There was too much passion in Khan for him to live without love. His grief would heal, never forgotten but allowing room for new loves.

“At least you won’t look back with regret that you hurt Jay.”

“I hurt your djinni.”

“Yes.” The memory of Filip’s pain burned through her. But it had also torn away their defences, compassion and need opening them to one another. It had hastened their coming together.

Khan met her eyes. “I’m sorry.”

She nodded. Filip’s suffering was private. She changed the subject. “We need to go outside. You can’t travel through walls.”

She led the way out of the house and into the predawn chill of the backyard. With no walls or roofs in the way, she closed her eyes and concentrated on dematerialising and the geography of Afghanistan.

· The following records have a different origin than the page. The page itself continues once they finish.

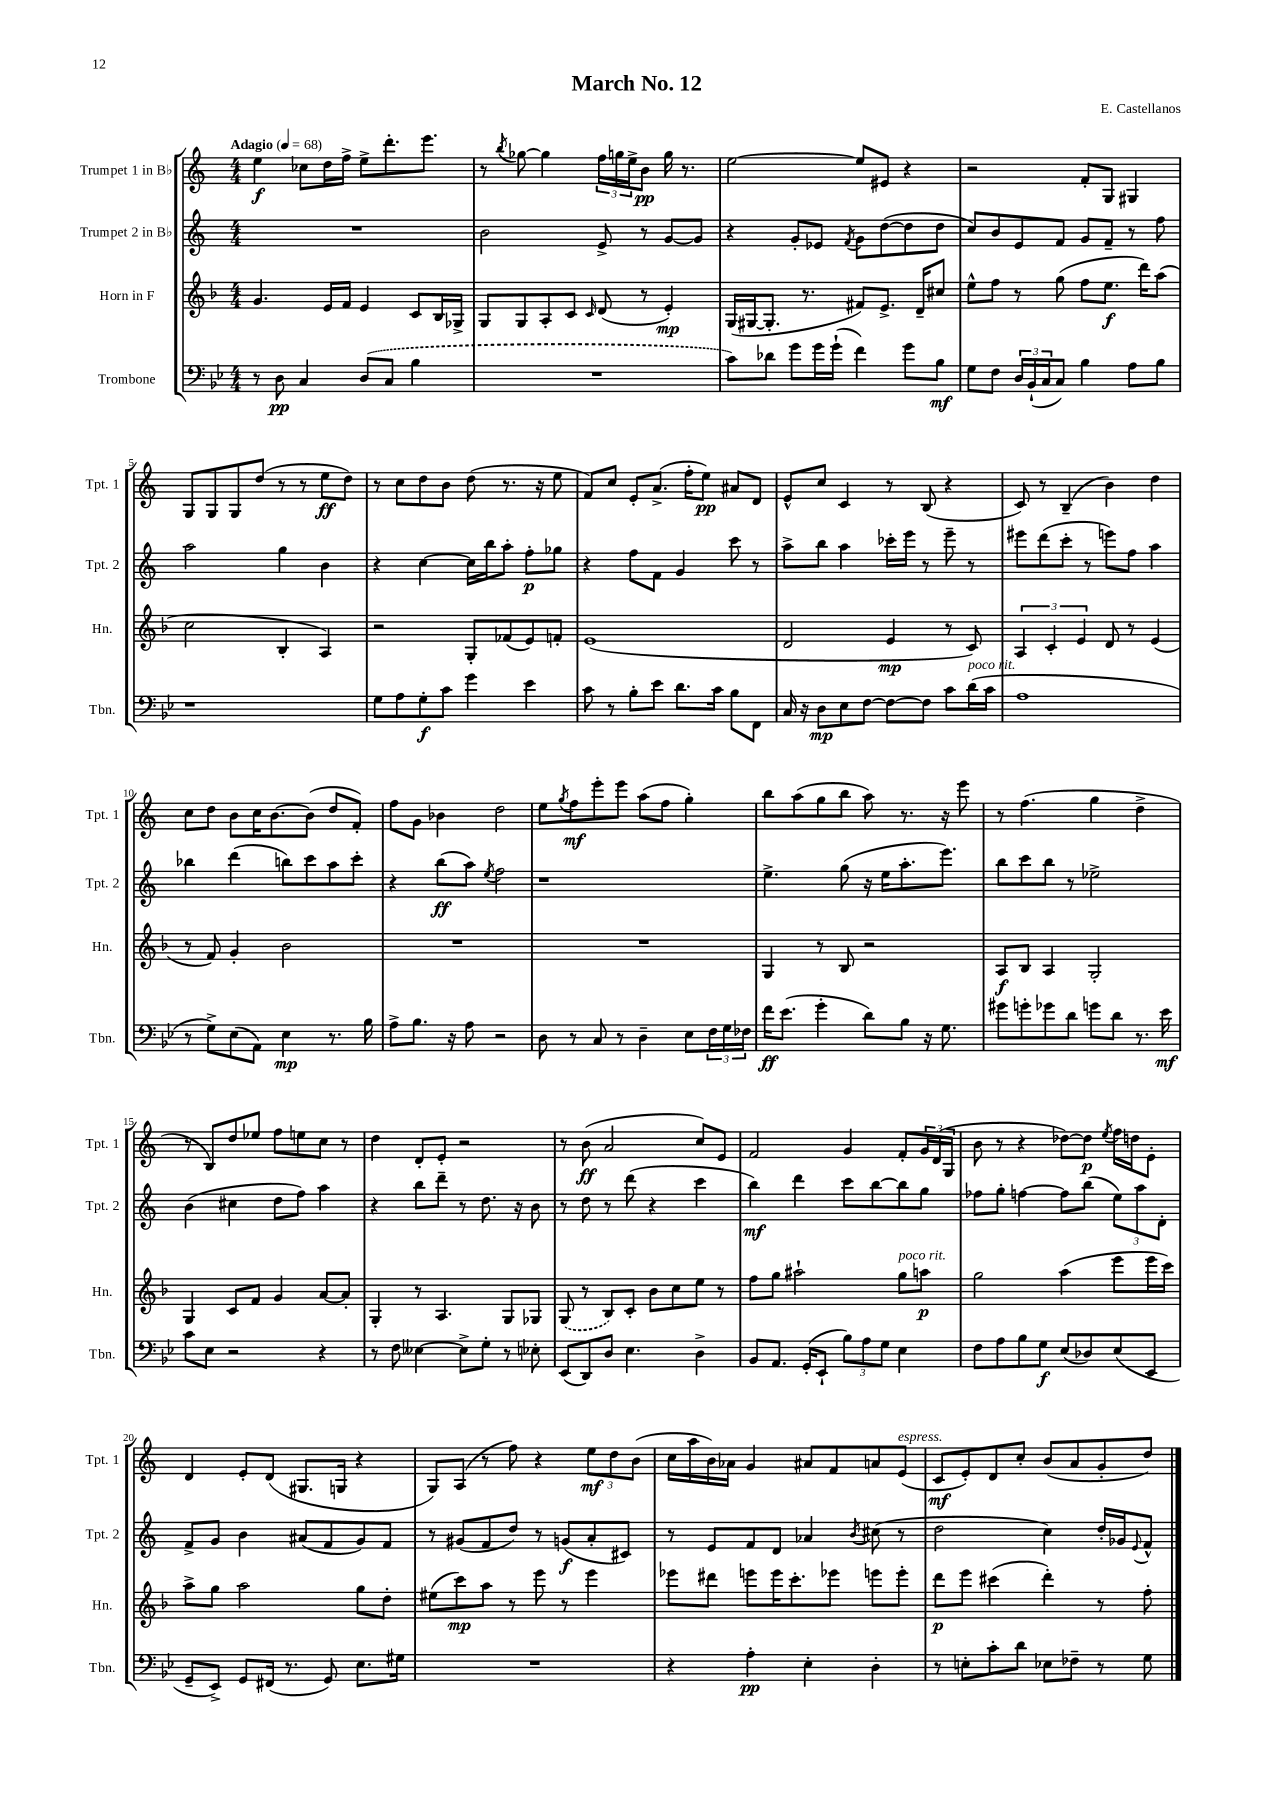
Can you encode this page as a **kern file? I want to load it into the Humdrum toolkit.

**kern	**dynam	**kern	**dynam	**kern	**dynam	**kern	**dynam
*part4	*part4	*part3	*part3	*part2	*part2	*part1	*part1
*staff4	*staff4	*staff3	*staff3	*staff2	*staff2	*staff1	*staff1
*I"Trombone	*	*I"Horn in F	*	*I"Trumpet 2 in B♭	*	*I"Trumpet 1 in B♭	*
*I'Tbn.	*	*I'Hn.	*	*I'Tpt. 2	*	*I'Tpt. 1	*
*clefF4	*	*clefG2	*	*clefG2	*	*clefG2	*
*k[b-e-]	*	*k[b-]	*	*k[]	*	*k[]	*
*M4/4	*	*M4/4	*	*M4/4	*	*M4/4	*
*MM68	*	*MM68	*	*MM68	*	*MM68	*
=1	=1	=1	=1	=1	=1	=1	=1
!	!	!	!	!	!	!LO:TX:a:B:t=Adagio	!
8r	.	4.g/	.	1r	.	4ee\	f
8D\	pp	.	.	.	.	.	.
4C/	.	.	.	.	.	8cc-X\L	.
.	.	16e/LL	.	.	.	16dd\L	.
.	.	16f/JJ	.	.	.	16ff^\JJ	.
(8D/L	.	4e/	.	.	.	8ee^\L	.
8C/J	.	.	.	.	.	8.ddd'\	.
4B-\	.	8c/L	.	.	.	.	.
.	.	.	.	.	.	8.eee\J	.
.	.	16B-/L	.	.	.	.	.
.	.	16G-X^/JJ	.	.	.	.	.
=2	=2	=2	=2	=2	=2	=2	=2
1r	.	8G/L	.	2b\	.	8r	.
.	.	.	.	.	.	8qbb/	.
.	.	8G/	.	.	.	[8gg-X\	.
.	.	8A'/	.	.	.	4gg-\]	.
.	.	8c/J	.	.	.	.	.
.	.	16qqc/	.	.	.	.	.
.	.	(8d/	.	8e^/	.	24ff\LL	.
.	.	.	.	.	.	24ggn\	.
.	.	.	.	.	.	24ee^\J	.
.	.	8r	.	8r	.	8b\J	pp
.	.	4e'/)	mp	[8g/L	.	16gg\	.
.	.	.	.	.	.	8.r	.
.	.	.	.	8g/J]	.	.	.
=3	=3	=3	=3	=3	=3	=3	=3
8c\L)	.	(16G/LL	.	4r	.	[2ee\	.
.	.	[16G#X/J	.	.	.	.	.
8d-X\J	.	8.G#'/J]	.	.	.	.	.
8g\L	.	.	.	8g'/L	.	.	.
.	.	8.r	.	.	.	.	.
16g\L	.	.	.	8e-X/J	.	.	.
(16g`\JJ	.	.	.	.	.	.	.
.	.	.	.	8qf/	.	.	.
4f\)	.	8f#X/L)	.	8g\L	.	8ee/L]	.
.	.	8.e^/J	.	([8dd\	.	8e#X/J	.
8g\L	.	.	.	8dd\]	.	4r	.
.	.	16d~/KL	.	.	.	.	.
8B-\J	mf	8cc#X/J	.	8dd\J	.	.	.
=4	=4	=4	=4	=4	=4	=4	=4
8G\L	.	8ee^^\L	.	8cc/L)	.	2r	.
8F\J	.	8ff\J	.	8b/	.	.	.
24D/LL	.	8r	.	8e/	.	.	.
(24BB-`/	.	.	.	.	.	.	.
24C/J	.	.	.	.	.	.	.
8C/J)	.	(8gg\	.	8f/J	.	.	.
4B-\	.	8ff\L	.	8g/L	.	8f'/L	.
.	.	8.ee\J	f	8f~/J	.	8G/J	.
8A\L	.	.	.	8r	.	4G#X/	.
.	.	16ddd\KL)	.	.	.	.	.
8B-\J	.	(8aa\J	.	8ff\	.	.	.
!!LO:LB:g=z
=5	=5	=5	=5	=5	=5	=5	=5
1r	.	2cc\	.	2aa\	.	8G/L	.
.	.	.	.	.	.	8G/	.
.	.	.	.	.	.	8G/	.
.	.	.	.	.	.	(8dd/J	.
.	.	4B-'/	.	4gg\	.	8r	.
.	.	.	.	.	.	8r	.
.	.	4A/)	.	4b\	.	8ee\L	ff
.	.	.	.	.	.	8dd\J)	.
=6	=6	=6	=6	=6	=6	=6	=6
8G\L	.	2r	.	4r	.	8r	.
8A\	.	.	.	.	.	8cc\L	.
8G'\	f	.	.	[4cc\	.	8dd\	.
8c\J	.	.	.	.	.	8b\J	.
4g\	.	8G'/L	.	16cc\LL]	.	(8dd\	.
.	.	.	.	16bb\J	.	.	.
.	.	(8f-X/	.	8aa'\J	.	8.r	.
4e-\	.	8e/)	.	8ff'\L	p	.	.
.	.	.	.	.	.	16r	.
.	.	8fn'/J	.	8gg-X\J	.	8ee\	.
=7	=7	=7	=7	=7	=7	=7	=7
8c\	.	(1e	.	4r	.	8f/L)	.
8r	.	.	.	.	.	8cc/J	.
8B-'\L	.	.	.	8ff\L	.	8e'/L	.
8e-\J	.	.	.	8f\J	.	(8.a^/J	.
8.d\L	.	.	.	4g/	.	.	.
.	.	.	.	.	.	16ff'\KL	.
.	.	.	.	.	.	8ee\J)	pp
16c\Jk	.	.	.	.	.	.	.
8B-\L	.	.	.	8ccc\	.	8a#X/L	.
8FF\J	.	.	.	8r	.	8d/J	.
=8	=8	=8	=8	=8	=8	=8	=8
16C/	.	2d/	.	8aa^\L	.	8e^^/L	.
16r	.	.	.	.	.	.	.
8D\L	mp	.	.	8bb\J	.	8cc/J	.
8E-\	.	.	.	4aa\	.	4c/	.
[8F\J	.	.	.	.	.	.	.
8F\L_	.	4e/	mp	16ccc-X'\LL	.	8r	.
.	.	.	.	16eee\JJ	.	.	.
8F\J]	.	.	.	8r	.	(8B/	.
8c\L	.	8r	.	8eee~\	.	4r	.
!LO:TX:a:i:t=poco rit.	!	!	!	!	!	!	!
(16d\L	.	8c/)	.	8r	.	.	.
16c\JJ	.	.	.	.	.	.	.
=9	=9	=9	=9	=9	=9	=9	=9
1A	.	6A/	.	8eee#X\L	.	8c/)	.
.	.	.	.	(8ddd\	.	8r	.
.	.	6c'/	.	.	.	.	.
.	.	.	.	8ccc'\J	.	(4B~/	.
.	.	6e/	.	.	.	.	.
.	.	.	.	8r	.	.	.
.	.	8d/	.	8eeen\L)	.	4b\)	.
.	.	8r	.	8ff\J	.	.	.
.	.	(4e/	.	4aa\	.	4dd\	.
!!LO:LB:g=z
=10	=10	=10	=10	=10	=10	=10	=10
8r	.	8r	.	4bb-X\	.	8cc\L	.
8G^\L)	.	8f/)	.	.	.	8dd\J	.
(8E-\	.	4g'/	.	(4ddd\	.	8b\L	.
8AA\J)	.	.	.	.	.	16cc\K	.
.	.	.	.	.	.	[8.b\	.
4E-\	mp	2b-\	.	8bbn\L)	.	.	.
.	.	.	.	8ccc\	.	(8b\J]	.
8.r	.	.	.	8aa\	.	8dd/L	.
.	.	.	.	8ccc'\J	.	8f'/J)	.
16B-\	.	.	.	.	.	.	.
=11	=11	=11	=11	=11	=11	=11	=11
8A^\L	.	1r	.	4r	.	8ff\L	.
8.B-\J	.	.	.	.	.	8g\J	.
.	.	.	.	(8bb\L	ff	4b-X\	.
16r	.	.	.	.	.	.	.
8A\	.	.	.	8aa\J)	.	.	.
.	.	.	.	8qee/	.	.	.
2r	.	.	.	2ff\	.	2dd\	.
=12	=12	=12	=12	=12	=12	=12	=12
8D\	.	1r	.	1r	.	8ee\L	.
.	.	.	.	.	.	8qgg/	.
8r	.	.	.	.	.	8ff\	mf
8C/	.	.	.	.	.	8eee'\	.
8r	.	.	.	.	.	8eee\J	.
4D~\	.	.	.	.	.	(8aa\L	.
.	.	.	.	.	.	8ff\J	.
8E-\L	.	.	.	.	.	4gg'\)	.
24F\L	.	.	.	.	.	.	.
24G\	.	.	.	.	.	.	.
24F-X\JJ	.	.	.	.	.	.	.
=13	=13	=13	=13	=13	=13	=13	=13
16f\KL	ff	4G/	.	4.ee^\	.	8bb\L	.
(8.e-\J	.	.	.	.	.	.	.
.	.	.	.	.	.	(8aa\	.
4g'\	.	8r	.	.	.	8gg\	.
.	.	8B-/	.	(8gg\	.	8bb\J	.
8d\L)	.	2r	.	16r	.	8aa\)	.
.	.	.	.	16ee\KL	.	.	.
8B-\J	.	.	.	8.aa'\	.	8.r	.
16r	.	.	.	.	.	.	.
8.G\	.	.	.	8.eee\J)	.	16r	.
.	.	.	.	.	.	8eee\	.
=14	=14	=14	=14	=14	=14	=14	=14
8g#X\L	.	8A/L	f	8bb\L	.	8r	.
8gn'\	.	8B-/J	.	8ccc\	.	(4.ff\	.
8g-X\	.	4A/	.	8bb\J	.	.	.
8d\J	.	.	.	8r	.	.	.
8gn\L	.	2G'/	.	2ee-X^\	.	4gg\	.
8d\J	.	.	.	.	.	.	.
8.r	.	.	.	.	.	4dd^\	.
16e-\	mf	.	.	.	.	.	.
!!LO:LB:g=z
=15	=15	=15	=15	=15	=15	=15	=15
8c\L	.	4G/	.	(4b\	.	8r	.
8E-\J	.	.	.	.	.	8B/L)	.
2r	.	8c/L	.	4cc#X\	.	8dd/	.
.	.	8f/J	.	.	.	8ee-X/J	.
.	.	4g/	.	8dd\L	.	8ff\L	.
.	.	.	.	8ff\J)	.	8een\	.
4r	.	[8a/L	.	4aa\	.	8cc\J	.
.	.	8a'/J]	.	.	.	8r	.
=16	=16	=16	=16	=16	=16	=16	=16
8r	.	4G'/	.	4r	.	4dd\	.
8F\	.	.	.	.	.	.	.
[4E--X\	.	8r	.	8bb\L	.	8d'/L	.
.	.	4.A/	.	8ddd~\J	.	8e'/J	.
8E--^\L]	.	.	.	8r	.	2r	.
8G'\J	.	.	.	8.dd\	.	.	.
8r	.	8G/L	.	.	.	.	.
.	.	.	.	16r	.	.	.
8E-X'\	.	8G-X/J	.	8b\	.	.	.
=17	=17	=17	=17	=17	=17	=17	=17
(8EE-/L	.	(8G/	.	8r	.	8r	.
8DD/)	.	8r	.	8dd\	.	(8b\	ff
8D/J	.	8B-/L)	.	8r	.	2a/	.
4.E-\	.	8c'/J	.	(8ddd\	.	.	.
.	.	8b-\L	.	4r	.	.	.
.	.	8cc\	.	.	.	.	.
4D^\	.	8ee\J	.	4ccc\	.	8cc/L)	.
.	.	8r	.	.	.	8e/J	.
=18	=18	=18	=18	=18	=18	=18	=18
8BB-/L	.	8ff\L	.	4bb\)	mf	2f/	.
8.AA/J	.	8gg\J	.	.	.	.	.
.	.	2aa#X`\	.	4ddd\	.	.	.
(16GG'/KL	.	.	.	.	.	.	.
8EE-`/J	.	.	.	.	.	.	.
12B-\L)	.	.	.	8ccc\L	.	4g/	.
12A\	.	.	.	.	.	.	.
.	.	.	.	[8bb\	.	.	.
12G\J	.	.	.	.	.	.	.
!	!	!LO:TX:a:i:t=poco rit.	!	!	!	!	!
4E-\	.	8gg\L	.	8bb\]	.	8f'/L	.
.	.	8aan\J	p	8gg\J	.	24g/L	.
.	.	.	.	.	.	(24d/	.
.	.	.	.	.	.	24G/JJ	.
=19	=19	=19	=19	=19	=19	=19	=19
8F\L	.	2gg\	.	8ff-X\L	.	8b\	.
8A\	.	.	.	8gg'\J	.	8r	.
8B-\	.	.	.	[4ffn\	.	4r	.
8G\J	f	.	.	.	.	.	.
(8E-/L	.	(4aa\	.	8ff\L]	.	[8dd-X\L)	.
8D-X/)	.	.	.	(8bb\J	.	8dd-\J]	p
.	.	.	.	.	.	8qee/	.
(8E-/	.	8eee\L	.	12ee\L)	.	16ff\LL	.
.	.	.	.	.	.	16ddn\J	.
.	.	.	.	12aa\	.	.	.
8EE-/J	.	16eee\L	.	.	.	8e'\J	.
.	.	.	.	12d'\J	.	.	.
.	.	16ccc\JJ)	.	.	.	.	.
!!LO:LB:g=z
=20	=20	=20	=20	=20	=20	=20	=20
8GG~/L	.	8aa^\L	.	8f^/L	.	4d/	.
8EE-^/J)	.	8gg\J	.	8g/J	.	.	.
8GG/L	.	2aa\	.	4b\	.	8e'/L	.
(16FF#X/Jk	.	.	.	.	.	(8d/J	.
8.r	.	.	.	.	.	.	.
.	.	.	.	(8a#X/L	.	8.G#X/L	.
8GG/)	.	.	.	8f/	.	.	.
.	.	.	.	.	.	16Gn/Jk	.
8.E-\L	.	8gg\L	.	8g/)	.	4r	.
.	.	8dd'\J	.	8f/J	.	.	.
16G#X\Jk	.	.	.	.	.	.	.
=21	=21	=21	=21	=21	=21	=21	=21
1r	.	(8ee#X\L	.	8r	.	8G/L)	.
.	.	8ccc\)	mp	(8g#X/L	.	(8A/J	.
.	.	8aa\J	.	8f/	.	8r	.
.	.	8r	.	8dd/J)	.	8ff\)	.
.	.	8eee\	.	8r	.	4r	.
.	.	8r	.	(8gn/L	f	.	.
.	.	4eee\	.	8a'/	.	12ee\L	mf
.	.	.	.	.	.	12dd\	.
.	.	.	.	8c#X/J)	.	.	.
.	.	.	.	.	.	(12b\J	.
=22	=22	=22	=22	=22	=22	=22	=22
4r	.	8eee-X\L	.	8r	.	16cc\LL	.
.	.	.	.	.	.	16aa\	.
.	.	8ddd#X\J	.	8e/L	.	16b\)	.
.	.	.	.	.	.	16a-X\JJ	.
4A'\	pp	8eeen\L	.	8f/	.	4g/	.
.	.	16eee\K	.	8d/J	.	.	.
.	.	8.ccc'\	.	.	.	.	.
4E-'\	.	.	.	4a-X/	.	8a#X/L	.
.	.	8eee-X\J	.	.	.	8f/	.
.	.	.	.	8qb/	.	.	.
4D'\	.	8eeen\L	.	(8cc#X\	.	8an/	.
!	!	!	!	!	!	!LO:TX:a:i:t=espress.	!
.	.	8eee'\J	.	8r	.	(8e/J	.
=23	=23	=23	=23	=23	=23	=23	=23
8r	.	8ddd\L	p	2dd\	.	8c/L	mf
8En'\L	.	8eee\J	.	.	.	8e'/)	.
8c'\	.	(4ccc#X\	.	.	.	8d/	.
8d\J	.	.	.	.	.	8cc'/J	.
8E-X\L	.	4ddd'\)	.	4cc\)	.	(8b/L	.
8F-X~\J	.	.	.	.	.	8a/	.
8r	.	8r	.	16dd'/LL	.	8g'/	.
.	.	.	.	16g-X/J	.	.	.
.	.	.	.	8qqe/	.	.	.
8G\	.	8ff'\	.	8f^^/J	.	8dd/J)	.
==	==	==	==	==	==	==	==
*-	*-	*-	*-	*-	*-	*-	*-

For a moment she felt Khan’s physical body anchor her to the quiet Australian suburbs. Then the ground shook beneath her feet. The vibration travelled along her bones. The suburbs vanished into swirling dust.

They rematerialised on a night-dark mountain near a village. It was a landscape of bare rock and poverty. Above them stars and spy satellites circled. This was a war zone, a place of pride and violence and scrabbled survival.

“Thank you.” Khan breathed deeply. “Thank you for bringing me home.” He strode away and the shadows of the village swallowed him.

Sara sniffled.

Andrew handed her a tissue.

She jumped, dislodging a fistful of stones that rattled down the rocky slope. The other angel had appeared silently, unexpectedly.

“What are you doing here?” She overrode her own question urgently as memory nudged. “I have a cure for young Todd. A cure for his bone infection.”

Todd’s guardian angel leaned on his sword, looking across the valley at a pinprick of lamplight. “Todd died an hour ago.”

There was a moment’s silence, then Sara swore. Too much pain, too much grief. At every turn life demanded courage, tested your hope and faith.

Andrew handed her another tissue.

She blew her nose. “Is that why you’re here, to tell me about Todd?”

“No. I’m Khan’s guardian angel. I’m here to give thanks for his safe return.”

“Tangled lives.” Sara stared at the stars, willing away her tears. She’d failed Todd. “I didn’t know you knew Khan.”

“For good or bad we all affect one another.” Andrew leaned forward and kissed her forehead. It was quite a gesture from a reserved soldier. “Go back to your djinni, Sara. He needs you.”